I don't know if any of that was helpful to you, or stricrly what you were asking, but there it is. Maybe it'll give you some ideas.

----------


## - Max -

I use sigma micron ink pens for black and white work when working on traditional inked stuff and it's pretty good for detailed precision work (overland and cities small size maps).

----------


## Nerevar

> Sketchbook Pro has some of the key features of mapmaking--multiple layers and brush settings--coupled with the versatility of the touchscreen. It lacks the ability to add custom brushes, which is a very valuable part of photoshop, however. The biggest problem with mapping on a mobile device, in my opinion (I have also tried Sketchbook Pro) is that fingers and styli are not fine enough for the necessary details (filesize and computer processin are probably also issues, I suppose). That might be one reason you don't see it appear much here. The other is that many people have graphics tablets and find that good enough.
> 
> I definitely think mobile drawing apps could be hugely useful mapping tools in the future. As I said before,  it would be good to see some of your work, if you have any? I'd be incredibly interested in seeing what you can do with Sketchbook Pro. It might be that the Guilders are just waiting for someone to demonstrate the potential of the technology, and that someone could be you.
> 
> THW


Thanks for the tips and thanks to everyone else as well.

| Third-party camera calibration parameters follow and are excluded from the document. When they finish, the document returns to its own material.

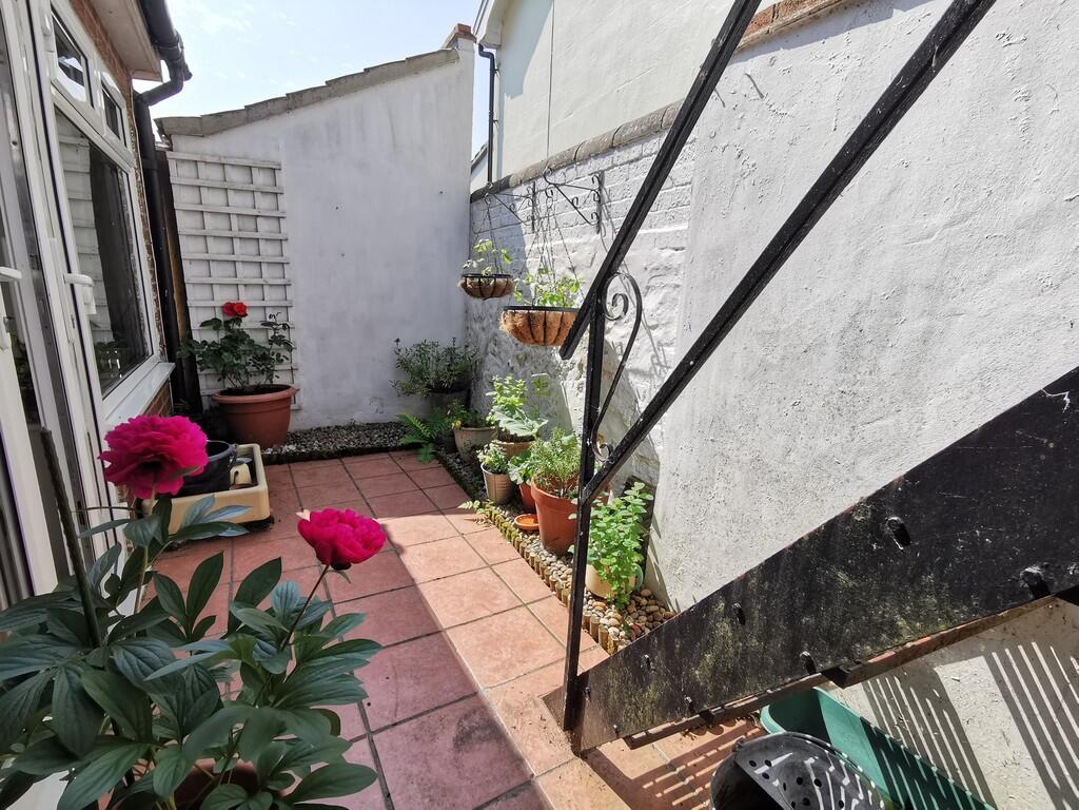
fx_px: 530
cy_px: 405
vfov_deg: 74.7
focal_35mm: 17
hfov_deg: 91.0
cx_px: 540
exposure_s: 1/722
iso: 50
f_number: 2.2
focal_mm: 2.26
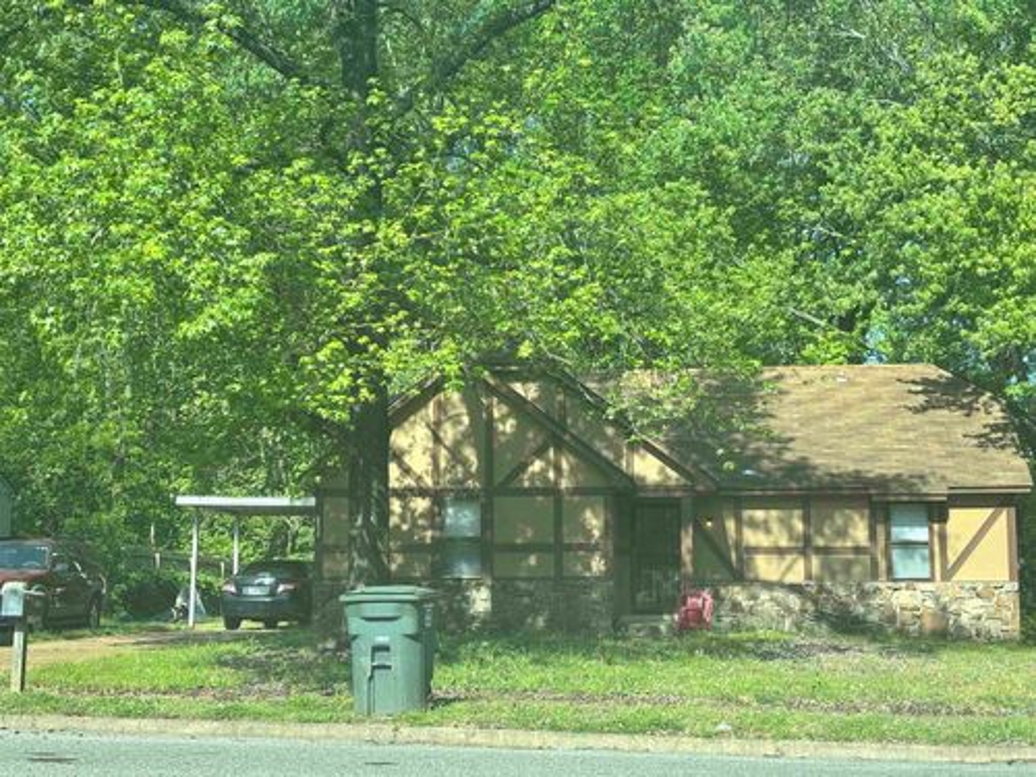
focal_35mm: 52
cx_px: 518
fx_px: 1556
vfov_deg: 28.0
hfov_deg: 36.8
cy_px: 388
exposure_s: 1/381
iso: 32
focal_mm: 5.96
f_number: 1.6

I'm actually using Sketchbook Pro on my computer with a Wacom tablet. I wasn't even aware that it had a mobile version haha

I like the program a lot, but I find myself often limited compared to what I see in other people's maps. To be honest though, it may be more of a skill limitation than a software limitation.

I'm currently working on a map using a combination of CC3 (for the actual map)  and Sketchbook Pro (for artsy map nuances and some shading).

Once I finish it I'll upload it for some feedback  :Smile:

----------